Per Dennis Redmont, per venticinque anni direttore dell’Associated Press per l’Italia e il Mediterraneo (e finalista del premio Pulitzer nel 1978), l’agenda politica di Emma Bonino sarà «senza dubbio molto più robusta rispetto al passato». Alla componente realista si dovrebbe legare una spinta etica «dovuta anche al rinnovamento rappresentato dalla presenza di Emma Bonino insieme a un’altra donna, Laura Boldrini, come Presidente della Camera. Insieme lavoreranno non solo alla questione mediorientale, ma affronteranno per davvero l’emergenza dei rifugiati.

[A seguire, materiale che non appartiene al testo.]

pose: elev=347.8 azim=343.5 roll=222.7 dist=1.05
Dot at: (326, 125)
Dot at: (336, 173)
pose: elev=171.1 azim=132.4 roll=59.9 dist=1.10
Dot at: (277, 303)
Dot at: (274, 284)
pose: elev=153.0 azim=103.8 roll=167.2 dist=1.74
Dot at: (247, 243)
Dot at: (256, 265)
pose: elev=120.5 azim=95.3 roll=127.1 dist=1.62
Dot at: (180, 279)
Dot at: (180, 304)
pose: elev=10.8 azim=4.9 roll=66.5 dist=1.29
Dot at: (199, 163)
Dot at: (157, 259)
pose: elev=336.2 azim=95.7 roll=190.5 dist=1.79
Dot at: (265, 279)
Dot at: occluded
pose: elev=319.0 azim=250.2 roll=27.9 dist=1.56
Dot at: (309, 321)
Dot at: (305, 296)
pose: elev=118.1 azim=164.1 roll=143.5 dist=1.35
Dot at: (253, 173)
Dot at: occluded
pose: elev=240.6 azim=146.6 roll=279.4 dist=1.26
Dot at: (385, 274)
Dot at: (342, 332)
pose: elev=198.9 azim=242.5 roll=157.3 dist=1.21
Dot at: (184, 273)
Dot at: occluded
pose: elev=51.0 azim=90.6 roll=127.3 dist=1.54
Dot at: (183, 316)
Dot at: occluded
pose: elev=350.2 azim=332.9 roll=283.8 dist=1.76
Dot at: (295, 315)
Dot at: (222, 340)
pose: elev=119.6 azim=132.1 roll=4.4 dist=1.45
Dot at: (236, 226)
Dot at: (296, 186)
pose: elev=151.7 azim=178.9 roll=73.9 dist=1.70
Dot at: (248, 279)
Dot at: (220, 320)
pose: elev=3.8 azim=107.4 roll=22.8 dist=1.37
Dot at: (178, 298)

L’acronimo della nuova politica sarà quello di “B&B”, Bonino e Boldrini». Peraltro, il governo Letta «godrà di maggiore appoggio da parte di Washington, perché rappresenta un cambio generazionale auspicato apertamente».

Si rincorrono poi le voci sulle manovre che avrebbero portato alla nomina. Emma Bonino è interpretata come figura tecnica dagli stessi compagni di partito, consci del naufragio ordinato da Achab Marco Pannella. Lo stesso Achab, secondo un radicale recentemente fuoriuscito dal partito, «è la ragione per la quale è stato impedito l’accesso di Emma Bonino al Quirinale: si aveva timore che la luce riflessa su Pannella gli avrebbe dato troppo rilievo». Da questo punto di vista, «la nomina di Emma Bonino avrebbe anche la funzione di compensazione per aver dovuto rinunciare alla Presidenza della Repubblica». Si parla poi anche di un accordo trasversale, che prevedrebbe il ritorno in pista di un ministro storico del Tardo Berlusconismo: Franco Frattini. Nella sua ottima strategia del silenzio, non ha mai rinunciato all’idea di una nomina come Segretario Generale della Nato. Assegnare gli Esteri a Emma Bonino implicherebbe un sostegno bipartisan alla candidatura di Frattini.

Se si riuscisse anche in questo, l’Italia si troverebbe con un bravo “tecnico” alla Farnesina a con un connazionale alla guida di un’organizzazione importantissima per i problemi contemporanei del quadrante eurasiatico. Unendo a questo la fiducia di cui Letta gode a Washington, potremmo finalmente avere un’Italia completamente rinnovata sul fronte estero – ed era ora.